ORPO V2 critique batch (gpt-5-mini, 800 prompts) landed at chosen citation rate 0.305 versus rejected 0.995 — a hard fail on the 0.80 gate. No GPU training step was run. Shipping artifact unchanged from session 1.7 (best-of-5 SFT @ 3.88 KG-2 PASS).

[2026-04-25] — Session 1.7 — KG-2 PASS

Added

  • src/yuholens/eval/run_sft_drafts.py for ORPO draft generation at v5 decoding (b16e8d7).
  • scripts/bestofn_pick.py to pick the highest-coherence memo per custom_id from N candidate sets via cached judge scores (b16e8d7).
  • scripts/bestofn_judge.py fresh-pass scorer that judges every memo across N candidate sets in a single session (f6ac0d6).
  • scripts/bo3_finalise.sh orchestrating the post-best-of-3 pipeline (15ac06c).
  • --seed and --skip-judge flags on run_kg2.py so candidate sets are independently reproducible (f6ac0d6).

Changed

  • ORPO CRITIQUE_SYSTEM rewritten to embed the seven-section coherence rubric, replacing citation-grounded language that was orthogonal to what the KG-2 judge actually scores (b16e8d7).
  • configs/orpo.yaml model_id corrected to checkpoint-212.

Result

KG-2 PASS at coherence 3.88, citation rate 1.000, section coverage 0.994 under the best-of-5 mixed-decoder composer (verdict committed in 9b17222).

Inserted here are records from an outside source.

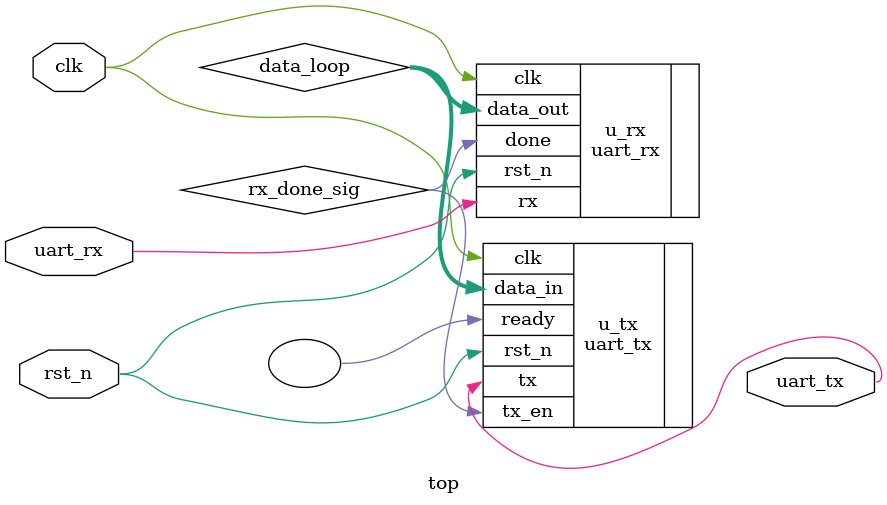
<source format=v>
module top(
    input clk,
    input rst_n,    // 低电平复位
    input uart_rx,  // 外部数据进来
    output uart_tx  // 数据原样发回去
);

    wire [7:0] data_loop; // 内部数据线：把 RX 的嘴连到 TX 的耳朵
    wire rx_done_sig;     // 内部控制线：RX 说"收到了"，TX 就"开始发"

    // 1. 实例化接收模块 (耳朵)
    uart_rx #(
        .CLK_FREQ(50_000_000), // 如果你的时钟不是50M，请在这里改
        .BAUD_RATE(115200)
    ) u_rx (
        .clk(clk), 
        .rst_n(rst_n), 
        .rx(uart_rx),
        .data_out(data_loop), // 吐出数据
        .done(rx_done_sig)    // 吐出"完成"信号
    );

    // 2. 实例化发送模块 (嘴巴)
    uart_tx #(
        .CLK_FREQ(50_000_000), 
        .BAUD_RATE(115200)
    ) u_tx (
        .clk(clk), 
        .rst_n(rst_n), 
        .tx(uart_tx),
        .data_in(data_loop),  // 吃进刚才吐出的数据
        .tx_en(rx_done_sig),  // 一旦 RX 收完，TX 立刻发
        .ready()              // 悬空不接，不管它忙不忙
    );

endmodule
</source>
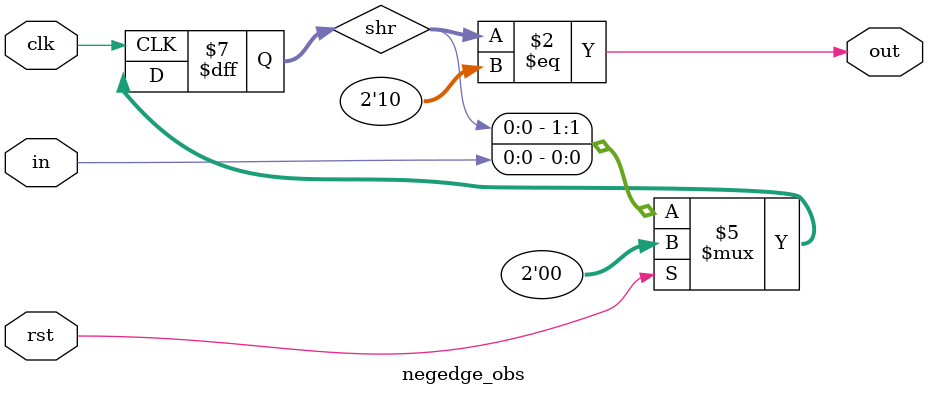
<source format=v>
`timescale 1ns / 1ps
module negedge_obs(
    input in,
    input clk,
    output out,
    input rst
    );

reg [1:0] shr = 2'b00;

always @(posedge clk)
begin
    if(rst)
        shr <= 2'b00;
    else
        shr <= {shr[0],in};
end

assign out = ( shr == 2'b10);

endmodule
</source>
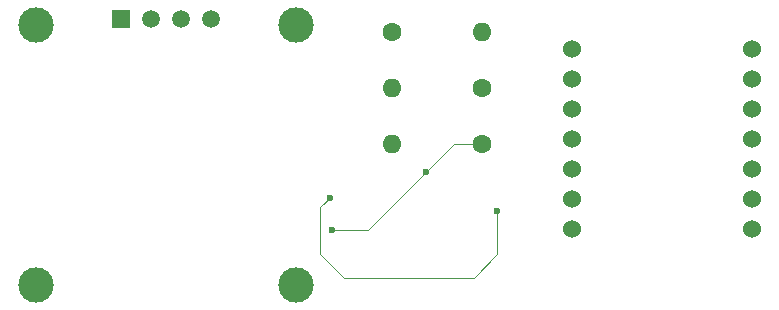
<source format=gbr>
%TF.GenerationSoftware,KiCad,Pcbnew,8.0.7*%
%TF.CreationDate,2025-07-29T16:18:33-04:00*%
%TF.ProjectId,hermes,6865726d-6573-42e6-9b69-6361645f7063,rev?*%
%TF.SameCoordinates,Original*%
%TF.FileFunction,Copper,L2,Bot*%
%TF.FilePolarity,Positive*%
%FSLAX46Y46*%
G04 Gerber Fmt 4.6, Leading zero omitted, Abs format (unit mm)*
G04 Created by KiCad (PCBNEW 8.0.7) date 2025-07-29 16:18:33*
%MOMM*%
%LPD*%
G01*
G04 APERTURE LIST*
%TA.AperFunction,ComponentPad*%
%ADD10R,1.508000X1.508000*%
%TD*%
%TA.AperFunction,ComponentPad*%
%ADD11C,1.508000*%
%TD*%
%TA.AperFunction,ComponentPad*%
%ADD12C,3.000000*%
%TD*%
%TA.AperFunction,ComponentPad*%
%ADD13C,1.600000*%
%TD*%
%TA.AperFunction,ComponentPad*%
%ADD14O,1.600000X1.600000*%
%TD*%
%TA.AperFunction,ComponentPad*%
%ADD15C,1.524000*%
%TD*%
%TA.AperFunction,ViaPad*%
%ADD16C,0.600000*%
%TD*%
%TA.AperFunction,Conductor*%
%ADD17C,0.100000*%
%TD*%
G04 APERTURE END LIST*
D10*
%TO.P,U3,1,GND*%
%TO.N,VSS*%
X116158750Y-56081250D03*
D11*
%TO.P,U3,2,VCC_IN*%
%TO.N,3V3*%
X118698750Y-56081250D03*
%TO.P,U3,3,SCL*%
%TO.N,SCL*%
X121238750Y-56081250D03*
%TO.P,U3,4,SDA*%
%TO.N,SDA*%
X123778750Y-56081250D03*
D12*
%TO.P,U3,S1*%
%TO.N,N/C*%
X108968750Y-56581250D03*
%TO.P,U3,S2*%
X130968750Y-56581250D03*
%TO.P,U3,S3*%
X130968750Y-78581250D03*
%TO.P,U3,S4*%
X108968750Y-78581250D03*
%TD*%
D13*
%TO.P,R1,1*%
%TO.N,Net-(U1-GPIO6{slash}SDA)*%
X146685000Y-61912500D03*
D14*
%TO.P,R1,2*%
%TO.N,SDA*%
X139065000Y-61912500D03*
%TD*%
D13*
%TO.P,R2,1*%
%TO.N,SCL*%
X139065000Y-57150000D03*
D14*
%TO.P,R2,2*%
%TO.N,Net-(U1-GPIO7{slash}SCL)*%
X146685000Y-57150000D03*
%TD*%
D13*
%TO.P,R3,1*%
%TO.N,VSS*%
X146685000Y-66675000D03*
D14*
%TO.P,R3,2*%
%TO.N,Net-(U2-REXT)*%
X139065000Y-66675000D03*
%TD*%
D15*
%TO.P,U1,1,GPIO26/ADC0/A0*%
%TO.N,unconnected-(U1-GPIO26{slash}ADC0{slash}A0-Pad1)*%
X169545000Y-73818750D03*
%TO.P,U1,2,GPIO27/ADC1/A1*%
%TO.N,unconnected-(U1-GPIO27{slash}ADC1{slash}A1-Pad2)*%
X169545000Y-71278750D03*
%TO.P,U1,3,GPIO28/ADC2/A2*%
%TO.N,unconnected-(U1-GPIO28{slash}ADC2{slash}A2-Pad3)*%
X169545000Y-68738750D03*
%TO.P,U1,4,GPIO29/ADC3/A3*%
%TO.N,unconnected-(U1-GPIO29{slash}ADC3{slash}A3-Pad4)*%
X169545000Y-66198750D03*
%TO.P,U1,5,GPIO6/SDA*%
%TO.N,Net-(U1-GPIO6{slash}SDA)*%
X169545000Y-63658750D03*
%TO.P,U1,6,GPIO7/SCL*%
%TO.N,Net-(U1-GPIO7{slash}SCL)*%
X169545000Y-61118750D03*
%TO.P,U1,7,GPIO0/TX*%
%TO.N,IRQ*%
X169545000Y-58578750D03*
%TO.P,U1,8,GPIO1/RX*%
%TO.N,unconnected-(U1-GPIO1{slash}RX-Pad8)*%
X154305000Y-58578750D03*
%TO.P,U1,9,GPIO2/SCK*%
%TO.N,unconnected-(U1-GPIO2{slash}SCK-Pad9)*%
X154305000Y-61118750D03*
%TO.P,U1,10,GPIO4/MISO*%
%TO.N,unconnected-(U1-GPIO4{slash}MISO-Pad10)*%
X154305000Y-63658750D03*
%TO.P,U1,11,GPIO3/MOSI*%
%TO.N,unconnected-(U1-GPIO3{slash}MOSI-Pad11)*%
X154305000Y-66198750D03*
%TO.P,U1,12,3V3*%
%TO.N,3V3*%
X154305000Y-68738750D03*
%TO.P,U1,13,GND*%
%TO.N,VSS*%
X154305000Y-71278750D03*
%TO.P,U1,14,VBUS*%
%TO.N,unconnected-(U1-VBUS-Pad14)*%
X154305000Y-73818750D03*
%TD*%
D16*
%TO.N,3V3*%
X148000000Y-72290750D03*
X133808750Y-71191250D03*
%TO.N,VSS*%
X142000000Y-69000000D03*
X134038750Y-73961250D03*
%TD*%
D17*
%TO.N,3V3*%
X148000000Y-72290750D02*
X148000000Y-76000000D01*
X148000000Y-76000000D02*
X146000000Y-78000000D01*
X135000000Y-78000000D02*
X133000000Y-76000000D01*
X146000000Y-78000000D02*
X135000000Y-78000000D01*
X133000000Y-76000000D02*
X133000000Y-72000000D01*
X133000000Y-72000000D02*
X133808750Y-71191250D01*
%TO.N,VSS*%
X144325000Y-66675000D02*
X146685000Y-66675000D01*
X142000000Y-69000000D02*
X144325000Y-66675000D01*
X154463750Y-71437500D02*
X154305000Y-71278750D01*
X134038750Y-73961250D02*
X137038750Y-73961250D01*
X137038750Y-73961250D02*
X142000000Y-69000000D01*
%TD*%
M02*

</source>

[2026-04-22] — Session 1.6 — SFT polish module

Added

  • LM-head + last-4-layers SFT polish module (a14834c). Polish experiment regressed KG-2 to 3.26 (-0.30) and was abandoned in favour of inference-time best-of-N.

Pre-history (2026-04-17 onwards)

Initial SFT loop, teacher bootstrap, ROCm bitsandbytes source build, ingestor regex tuning, Pass-1 / Pass-2 prompt design, citation-grounder with [evidence insufficient] abstention, kill-gate metrics, and the six-variant decoding sweep that established v5 as the single-shot default.